Well, I went to the gym both yesterday and today. Legs day, arms day, if I go tomorrow, it will be abs day. But, tomorrow Leisa invited me to the CLS game thingummy up at the Gardens and I said I'd go (could be fun), my flatmate gets home from respite tomorrow (yay for a short stay), and I want to give blood tomorrow afternoon which involves magicking myself to middlemore hospital before 2:00pm.

I'm a little worried about my state of mind. I was just looking at the objects to the left of my laptop before, and the closest are a key to my Mum's house, a dead CR2032 battery from my scales (it needs replacing), and a relatively clean pencil-sharpener blade.

Furthermore, my probation officer asked many awkward and difficult questions today, and she does not accept silence or shrugs or pointed glares as acceptable responses. I have to use words. I don't want to talk about the things she wants me to talk about.
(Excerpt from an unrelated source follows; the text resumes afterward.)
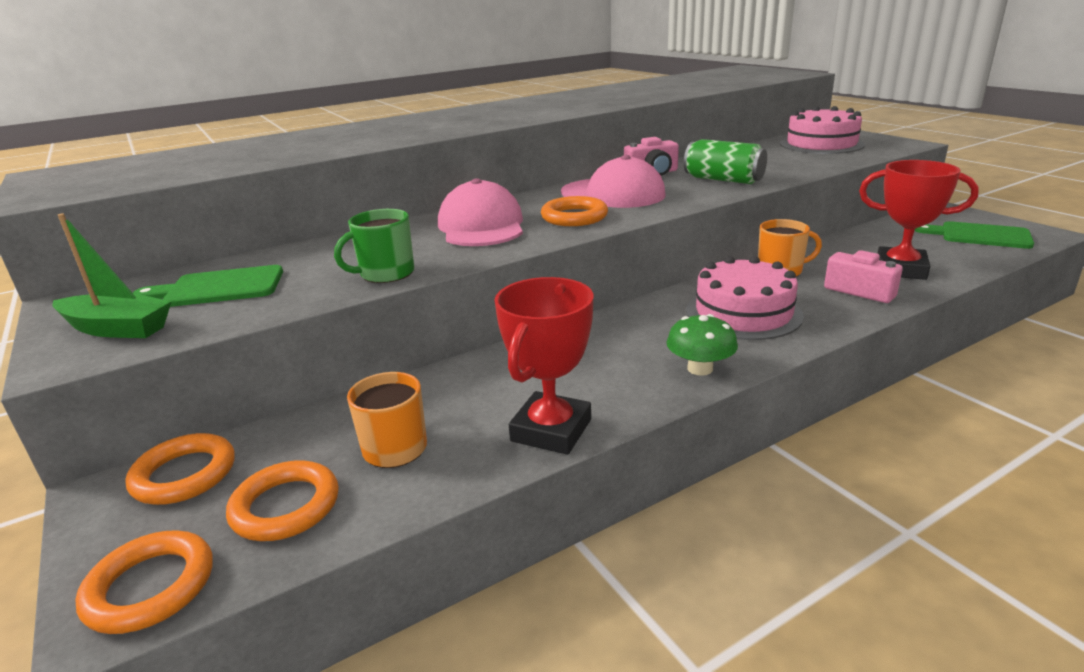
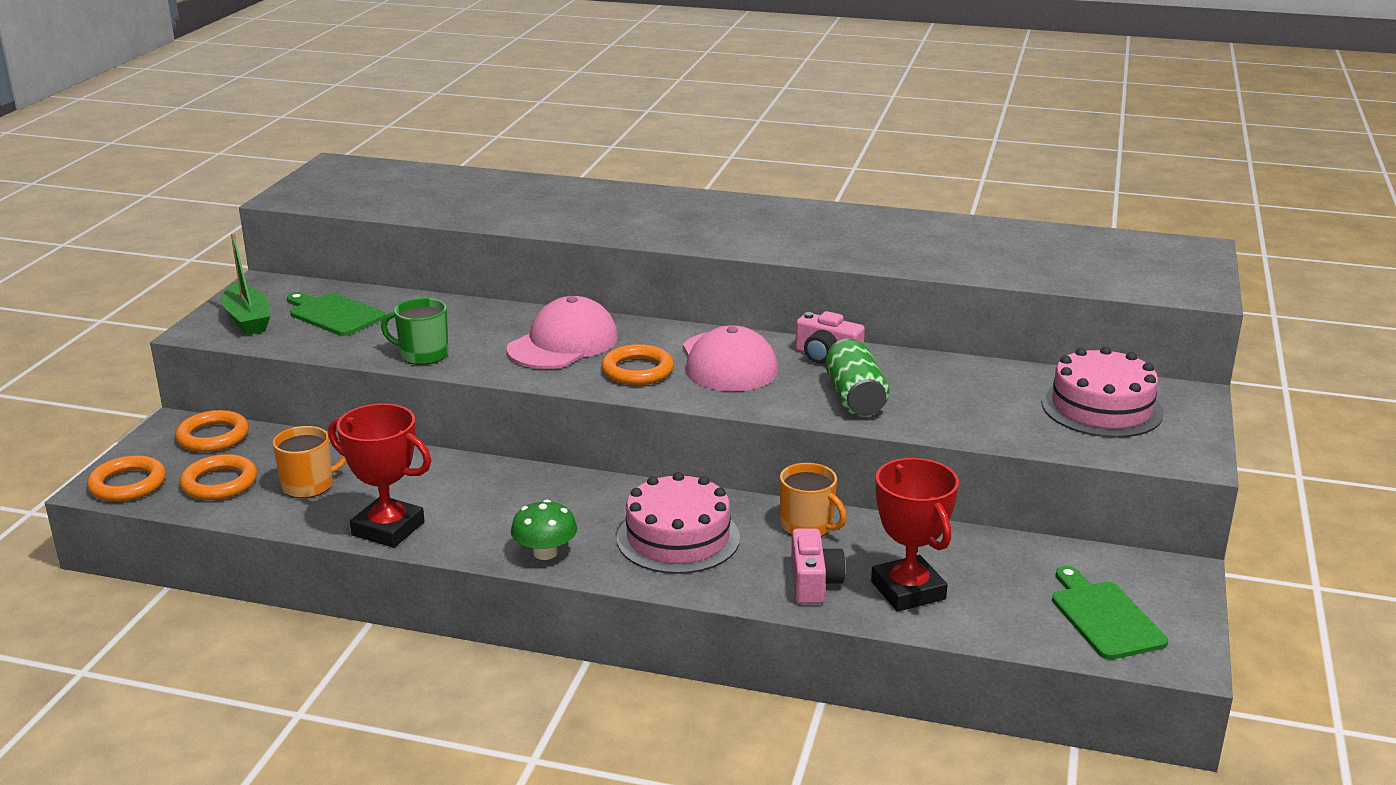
camera: 45 degrees right, 0 degrees up
red trophy [494,277,594,455] -> red trophy turned 45 degrees clockwise [328,403,431,548]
She says, that doesn't matter, I don't get to go until I've given her the information she wants. I don't like it. She also says, I don't get to go to fortnightly until she says so. I told her she takes her job too seriously. She said I wasn't taking things seriously enough. She genuinely made me show her both of my arms, right up to the shoulder. Good thing it's on my inner legs near my ankles at the moment, really. I just don't like it.

And, my keyworker is away this Friday, and has a course next Friday, so instead of just leaving it, I have to see her on Monday. At 9:00am. Clearly she doesn't trust me to be left to my own devices for a couple of weeks. Oh, and I think she also has medication for me.

I'm feeling very irritable and easily frustrated. I take ages to get to sleep, even with the quetiapine, and then I sleep really well for about 6 hours. Which isn't too bad, really. And then I lay in bed being comfortable until it's time to get up. I swing from desperately lazy and not wanting to do anything, to at least a bit motivated. How did I get to the gym today? I looked around my mind for reasons, and my mind spouted out, "just do it, you'll feel better after". Sure, I did feel better after. And exercise I think contributes to me sleeping more solidly.

I just feel quite labile at the moment. All over the place, kind of thing. And irritable. Very irritable. And I'm now back to smoking my regular amount.

It's a very messy way to feel and it makes dealing with people very, very hard, because I come across as even more stubborn, obnoxious, and apathetic to others than normal.

Poop on that.

By the way, the person in general health who doesn't want to clean her teeth, should think about how expensive braces are, and furthermore, how expensive GOOD false teeth are. It's not something to be taken lightly.